* Text excerpt
*-*-*

Conjugated polymers offer great economic advantages as low-cost electronic conducting materials for the production of large-area flexible optoelectronic devices such as light-emitting diodes, organic photovoltaic cells (OPVs), and field-effect transistors.^1–14 In conjugated polymers, the sulfur-containing π-conjugated polymers are of particular scientific interest as they may create new functionalities that are difficult, if not impossible, to access using polymers with pure carbon-based skeletons.^15–20 Heretofore among all the sulfur-containing π-conjugated polymers, polythiophene based organic OPVs and poly(phenylene sulfide) have been extensively studied because of their excellent optoelectronic properties.^15–20 However, the new types of electronically active poly(vinylene sulfide)s, which incorporate a carbon–carbon double bond between the aromatic ring and the sulfur atom in the polymer repeat unit, have been rarely reported.^21,22

In the structures of poly(vinylene sulfide)s, the delocalization of π-electrons through the sulfur bridge may endow the polymers with an array of remarkable characteristics, such as light refractivity, nonlinear optical property and so on.^21,22 However, the relatively low charge delocalization and large band gap still severely limit the improvement of the optoelectronic properties of poly(vinylene sulfide)s. Fortunately, the formal [2 + 2] click reactions between electron alkynes and electron-deficient alkenes, such as tetracyanoethylene (TCNE) or 7,7,8,8-tetracyanoquinodimethane (TCNQ), have been developed as a convenient and robust method for preparing narrow band gap π-conjugated polymers containing donor–acceptor chromophores.^23–29 The reactions are with significant advantages that the products feature strong charge-transfer (CT) interactions in the visible absorption region, potent redox activities, and are useful for optimization of the electronic states, thereby leading to the enhanced performance of the optoelectronic devices, such as photovoltaic cells.^30,31

Herein, the new electronically active poly(vinylene sulfide)s were synthesized by the thiol-yne click reaction.^32–35 Moreover, the novel [2 + 2] click reaction was selected to postfunctionalize the poly(vinylene sulfide)s. It was envisioned that the [2 + 2] click reaction may efficiently modulate the HOMO–LUMO energy band gap and improve the optoelectronic properties of poly(vinylene sulfide)s.

*-*-*

* Excerpted records
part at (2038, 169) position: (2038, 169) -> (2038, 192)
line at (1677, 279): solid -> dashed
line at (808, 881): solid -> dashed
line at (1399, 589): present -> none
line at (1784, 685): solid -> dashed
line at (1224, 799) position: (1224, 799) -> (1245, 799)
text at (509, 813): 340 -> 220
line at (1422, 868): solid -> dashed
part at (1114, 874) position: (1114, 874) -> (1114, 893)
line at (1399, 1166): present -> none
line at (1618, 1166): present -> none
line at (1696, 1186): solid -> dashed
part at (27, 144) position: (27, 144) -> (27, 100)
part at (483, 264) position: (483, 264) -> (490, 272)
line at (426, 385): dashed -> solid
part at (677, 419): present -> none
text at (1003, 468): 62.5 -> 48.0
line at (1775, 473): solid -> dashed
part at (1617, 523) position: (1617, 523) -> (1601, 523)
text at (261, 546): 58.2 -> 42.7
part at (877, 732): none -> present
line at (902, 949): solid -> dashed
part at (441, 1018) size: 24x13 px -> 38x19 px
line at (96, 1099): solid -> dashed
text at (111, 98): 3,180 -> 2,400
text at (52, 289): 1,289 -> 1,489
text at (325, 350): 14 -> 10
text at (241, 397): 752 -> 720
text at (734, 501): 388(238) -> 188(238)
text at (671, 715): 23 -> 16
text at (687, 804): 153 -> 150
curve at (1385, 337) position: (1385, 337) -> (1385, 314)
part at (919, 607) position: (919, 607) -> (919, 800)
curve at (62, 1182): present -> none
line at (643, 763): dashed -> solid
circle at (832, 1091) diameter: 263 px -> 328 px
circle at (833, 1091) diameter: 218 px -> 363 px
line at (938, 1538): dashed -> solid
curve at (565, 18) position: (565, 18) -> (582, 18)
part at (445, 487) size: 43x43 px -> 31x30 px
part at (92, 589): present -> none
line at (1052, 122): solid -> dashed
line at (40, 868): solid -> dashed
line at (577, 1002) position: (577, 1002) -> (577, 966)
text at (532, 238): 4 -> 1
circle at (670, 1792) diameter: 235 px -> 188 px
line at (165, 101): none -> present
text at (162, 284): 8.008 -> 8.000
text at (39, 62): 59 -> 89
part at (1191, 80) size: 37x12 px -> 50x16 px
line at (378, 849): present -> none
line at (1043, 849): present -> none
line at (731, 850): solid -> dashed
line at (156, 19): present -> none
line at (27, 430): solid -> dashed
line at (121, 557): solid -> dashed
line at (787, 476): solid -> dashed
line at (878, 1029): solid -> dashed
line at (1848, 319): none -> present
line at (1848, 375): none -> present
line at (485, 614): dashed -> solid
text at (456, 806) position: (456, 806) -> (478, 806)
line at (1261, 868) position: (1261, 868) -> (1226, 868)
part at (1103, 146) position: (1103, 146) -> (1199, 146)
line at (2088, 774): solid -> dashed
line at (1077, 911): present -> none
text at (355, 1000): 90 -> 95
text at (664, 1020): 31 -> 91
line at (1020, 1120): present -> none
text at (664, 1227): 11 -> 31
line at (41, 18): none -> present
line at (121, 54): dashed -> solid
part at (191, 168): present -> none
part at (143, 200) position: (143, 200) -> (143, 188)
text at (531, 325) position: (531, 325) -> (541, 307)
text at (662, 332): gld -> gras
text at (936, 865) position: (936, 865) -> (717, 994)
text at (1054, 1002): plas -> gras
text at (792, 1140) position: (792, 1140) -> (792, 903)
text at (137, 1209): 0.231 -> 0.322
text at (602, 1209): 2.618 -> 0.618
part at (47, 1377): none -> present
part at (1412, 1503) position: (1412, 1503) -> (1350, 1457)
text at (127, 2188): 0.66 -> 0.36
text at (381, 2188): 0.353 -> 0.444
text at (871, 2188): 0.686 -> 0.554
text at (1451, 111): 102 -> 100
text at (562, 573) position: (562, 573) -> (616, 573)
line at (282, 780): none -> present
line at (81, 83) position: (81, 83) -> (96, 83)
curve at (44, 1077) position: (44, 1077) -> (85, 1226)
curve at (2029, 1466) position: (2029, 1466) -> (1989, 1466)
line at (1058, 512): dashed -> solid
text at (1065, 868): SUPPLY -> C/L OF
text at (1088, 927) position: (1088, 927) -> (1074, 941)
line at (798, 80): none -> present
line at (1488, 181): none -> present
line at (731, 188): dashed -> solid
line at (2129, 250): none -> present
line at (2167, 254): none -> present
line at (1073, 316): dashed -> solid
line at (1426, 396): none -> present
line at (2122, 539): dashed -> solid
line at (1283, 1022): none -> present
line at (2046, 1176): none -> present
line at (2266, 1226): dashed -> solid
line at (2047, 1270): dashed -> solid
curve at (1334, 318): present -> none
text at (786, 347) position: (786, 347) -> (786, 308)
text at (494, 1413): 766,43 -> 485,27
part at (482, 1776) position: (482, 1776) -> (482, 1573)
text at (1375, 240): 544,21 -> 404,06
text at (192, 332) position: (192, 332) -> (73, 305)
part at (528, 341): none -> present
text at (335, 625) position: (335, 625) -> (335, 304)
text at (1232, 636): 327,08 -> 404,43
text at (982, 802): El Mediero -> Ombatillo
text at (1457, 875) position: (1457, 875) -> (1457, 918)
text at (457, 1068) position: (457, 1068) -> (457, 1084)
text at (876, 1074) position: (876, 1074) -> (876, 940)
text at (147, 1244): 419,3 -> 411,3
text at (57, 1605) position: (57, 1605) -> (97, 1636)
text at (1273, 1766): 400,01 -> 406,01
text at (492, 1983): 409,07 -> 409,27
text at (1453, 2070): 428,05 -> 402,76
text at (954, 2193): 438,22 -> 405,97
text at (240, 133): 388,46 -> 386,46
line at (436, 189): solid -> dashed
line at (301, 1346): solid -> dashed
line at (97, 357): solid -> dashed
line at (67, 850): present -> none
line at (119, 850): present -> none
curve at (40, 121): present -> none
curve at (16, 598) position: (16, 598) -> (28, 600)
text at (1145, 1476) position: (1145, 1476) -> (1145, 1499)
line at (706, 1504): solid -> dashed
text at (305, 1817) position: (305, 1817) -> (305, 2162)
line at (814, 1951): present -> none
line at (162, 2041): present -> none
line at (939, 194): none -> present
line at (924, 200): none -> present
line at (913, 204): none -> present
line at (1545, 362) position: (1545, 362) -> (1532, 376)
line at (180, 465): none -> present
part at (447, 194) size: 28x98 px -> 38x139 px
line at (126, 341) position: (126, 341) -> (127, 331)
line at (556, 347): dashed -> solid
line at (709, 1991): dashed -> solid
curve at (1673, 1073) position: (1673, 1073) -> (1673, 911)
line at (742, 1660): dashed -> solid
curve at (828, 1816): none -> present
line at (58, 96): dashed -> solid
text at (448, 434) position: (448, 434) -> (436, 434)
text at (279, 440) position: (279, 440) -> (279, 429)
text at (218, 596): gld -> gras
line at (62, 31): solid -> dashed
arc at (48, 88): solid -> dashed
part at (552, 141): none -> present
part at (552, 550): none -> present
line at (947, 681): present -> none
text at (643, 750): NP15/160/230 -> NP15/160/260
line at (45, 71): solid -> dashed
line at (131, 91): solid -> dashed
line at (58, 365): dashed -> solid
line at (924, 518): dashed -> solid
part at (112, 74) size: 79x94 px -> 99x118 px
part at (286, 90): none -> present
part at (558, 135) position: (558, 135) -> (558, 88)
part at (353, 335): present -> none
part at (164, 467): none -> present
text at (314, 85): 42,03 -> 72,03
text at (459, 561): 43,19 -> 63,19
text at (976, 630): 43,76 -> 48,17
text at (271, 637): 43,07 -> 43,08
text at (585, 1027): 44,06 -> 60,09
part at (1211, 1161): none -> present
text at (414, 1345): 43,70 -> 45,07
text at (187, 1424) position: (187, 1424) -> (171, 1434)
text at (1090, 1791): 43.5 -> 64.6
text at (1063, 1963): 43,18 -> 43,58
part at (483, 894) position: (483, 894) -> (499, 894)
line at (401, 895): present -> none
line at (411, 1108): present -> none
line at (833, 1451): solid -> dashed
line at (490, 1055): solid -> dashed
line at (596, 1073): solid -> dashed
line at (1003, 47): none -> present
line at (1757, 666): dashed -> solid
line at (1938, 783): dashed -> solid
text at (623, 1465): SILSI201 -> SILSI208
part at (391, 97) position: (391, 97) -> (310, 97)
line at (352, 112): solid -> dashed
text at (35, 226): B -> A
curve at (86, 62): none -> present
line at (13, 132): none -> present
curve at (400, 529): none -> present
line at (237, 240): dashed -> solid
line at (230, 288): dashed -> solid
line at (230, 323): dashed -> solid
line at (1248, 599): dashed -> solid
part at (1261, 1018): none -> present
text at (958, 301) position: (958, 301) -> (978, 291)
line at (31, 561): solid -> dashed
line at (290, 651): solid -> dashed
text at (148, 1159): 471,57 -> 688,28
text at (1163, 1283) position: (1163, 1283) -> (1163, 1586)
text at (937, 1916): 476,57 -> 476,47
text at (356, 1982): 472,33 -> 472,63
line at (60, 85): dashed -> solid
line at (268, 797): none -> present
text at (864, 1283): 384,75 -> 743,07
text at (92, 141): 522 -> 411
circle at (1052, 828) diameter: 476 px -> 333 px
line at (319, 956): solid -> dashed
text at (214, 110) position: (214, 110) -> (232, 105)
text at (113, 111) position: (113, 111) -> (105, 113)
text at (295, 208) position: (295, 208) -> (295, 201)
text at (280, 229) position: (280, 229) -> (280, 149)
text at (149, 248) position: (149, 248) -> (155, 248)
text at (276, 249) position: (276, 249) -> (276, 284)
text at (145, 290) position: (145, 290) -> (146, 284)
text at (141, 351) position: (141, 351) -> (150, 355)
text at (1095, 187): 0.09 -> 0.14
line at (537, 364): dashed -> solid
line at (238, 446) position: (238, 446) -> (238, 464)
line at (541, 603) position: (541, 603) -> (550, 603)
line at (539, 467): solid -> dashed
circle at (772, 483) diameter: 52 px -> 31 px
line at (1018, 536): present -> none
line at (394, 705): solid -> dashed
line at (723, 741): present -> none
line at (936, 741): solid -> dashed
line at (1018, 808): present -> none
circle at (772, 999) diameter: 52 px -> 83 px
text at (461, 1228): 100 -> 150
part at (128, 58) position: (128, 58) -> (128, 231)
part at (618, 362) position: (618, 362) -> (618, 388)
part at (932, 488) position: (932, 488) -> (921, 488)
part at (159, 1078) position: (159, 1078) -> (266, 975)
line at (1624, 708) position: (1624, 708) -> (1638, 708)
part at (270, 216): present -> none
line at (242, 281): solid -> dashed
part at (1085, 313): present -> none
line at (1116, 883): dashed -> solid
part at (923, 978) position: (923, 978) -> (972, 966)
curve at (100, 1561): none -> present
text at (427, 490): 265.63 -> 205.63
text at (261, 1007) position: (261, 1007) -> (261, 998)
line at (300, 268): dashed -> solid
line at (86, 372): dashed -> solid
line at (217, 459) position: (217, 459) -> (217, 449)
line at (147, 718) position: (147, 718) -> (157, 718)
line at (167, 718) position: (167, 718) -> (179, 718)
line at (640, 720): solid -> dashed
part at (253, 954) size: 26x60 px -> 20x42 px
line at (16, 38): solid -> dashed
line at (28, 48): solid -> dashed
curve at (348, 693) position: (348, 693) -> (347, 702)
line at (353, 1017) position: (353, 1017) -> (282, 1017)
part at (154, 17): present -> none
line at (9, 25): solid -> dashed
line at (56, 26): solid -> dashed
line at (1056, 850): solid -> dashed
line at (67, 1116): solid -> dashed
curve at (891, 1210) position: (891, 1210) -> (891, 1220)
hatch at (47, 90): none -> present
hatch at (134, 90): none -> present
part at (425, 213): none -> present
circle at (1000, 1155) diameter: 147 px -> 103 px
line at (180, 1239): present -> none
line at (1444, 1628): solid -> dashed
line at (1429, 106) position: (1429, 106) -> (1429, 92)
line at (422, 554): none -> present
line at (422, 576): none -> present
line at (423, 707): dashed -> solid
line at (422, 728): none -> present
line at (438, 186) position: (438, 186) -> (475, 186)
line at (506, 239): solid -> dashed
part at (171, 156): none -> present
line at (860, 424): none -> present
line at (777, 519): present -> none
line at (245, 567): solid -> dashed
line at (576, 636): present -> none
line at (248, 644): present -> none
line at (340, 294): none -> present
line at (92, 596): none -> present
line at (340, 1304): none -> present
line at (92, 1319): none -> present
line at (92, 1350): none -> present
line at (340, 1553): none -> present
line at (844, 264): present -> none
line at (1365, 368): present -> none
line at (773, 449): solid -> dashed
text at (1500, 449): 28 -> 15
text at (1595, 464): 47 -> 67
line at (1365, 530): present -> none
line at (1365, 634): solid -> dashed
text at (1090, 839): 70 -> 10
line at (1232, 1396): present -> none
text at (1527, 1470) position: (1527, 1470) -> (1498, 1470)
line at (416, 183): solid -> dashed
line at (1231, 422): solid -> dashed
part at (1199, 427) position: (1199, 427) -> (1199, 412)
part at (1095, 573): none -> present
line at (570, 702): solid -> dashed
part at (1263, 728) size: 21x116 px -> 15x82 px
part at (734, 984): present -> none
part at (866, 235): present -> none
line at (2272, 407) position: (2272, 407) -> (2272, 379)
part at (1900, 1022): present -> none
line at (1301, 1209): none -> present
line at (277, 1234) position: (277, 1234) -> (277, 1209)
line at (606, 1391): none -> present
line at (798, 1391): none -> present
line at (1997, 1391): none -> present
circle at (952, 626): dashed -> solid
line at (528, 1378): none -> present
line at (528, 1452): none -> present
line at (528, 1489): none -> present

*-*-*

According to the poly(vinylene sulfide)s text, which reaction was used to synthesize the new electronically active poly(vinylene sulfide)s?

The thiol-yne click reaction.